# [DIRECTIONS FOR THIS TASK]
Repeat only the lines from the one containing "Case study: Urenco’s partnerships to reduce" to the final line below, exactly as they read, and leave every picture out.

Extracted page text data
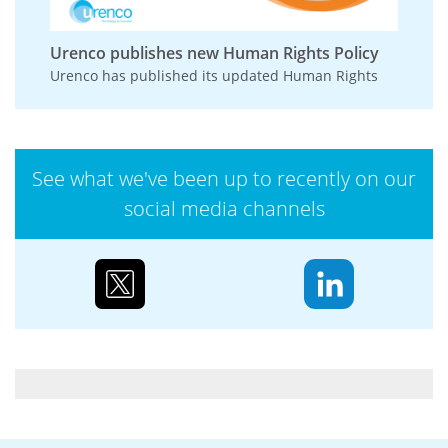
Urenco publishes new Human Rights Policy
Urenco has published its updated Human Rights
Policy, reinforcing its commitment to respecting
and promoting human rights across its
operations,...
See what we've been up to recently on our
social media channels
Case study: Urenco’s partnerships to reduce
biodiversity loss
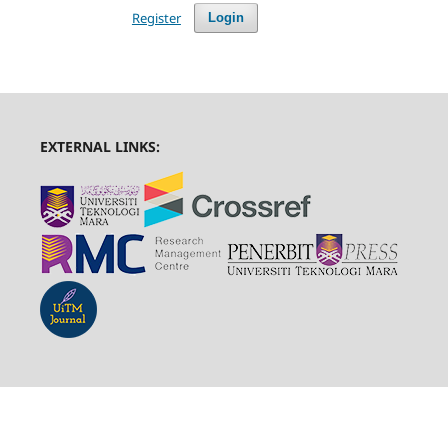
Register
Login
EXTERNAL LINKS:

# [RESULT BELOW]
Case study: Urenco’s partnerships to reduce
biodiversity loss
Register
Login
EXTERNAL LINKS:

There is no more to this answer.